*** DATA IN THIS EXERCISE

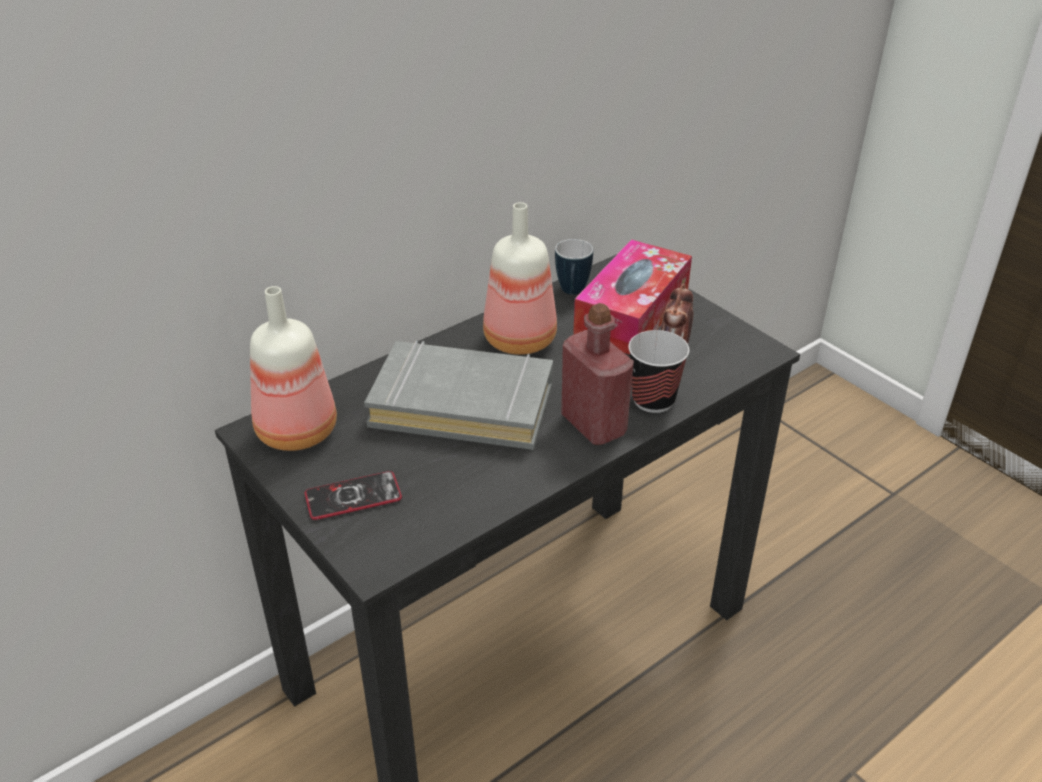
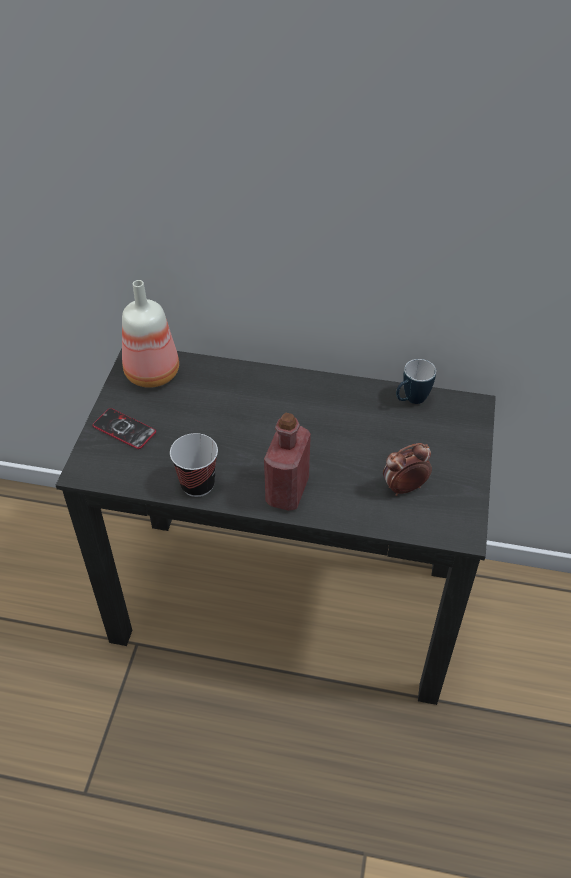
camera: 50 degrees right, 10 degrees up
grey book [364,340,553,450] -> none
bottle [483,202,557,355] -> none
tissue box [573,239,692,355] -> none
cup [628,330,689,413] -> cup moved to [170,433,218,497]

******

= EXERCISE OBJECTIVE =
When an image appears in the data, skip it and output the rest exactly.

= RESPONSE TO THIS EXERCISE =
camera: 50 degrees right, 10 degrees up
grey book [364,340,553,450] -> none
bottle [483,202,557,355] -> none
tissue box [573,239,692,355] -> none
cup [628,330,689,413] -> cup moved to [170,433,218,497]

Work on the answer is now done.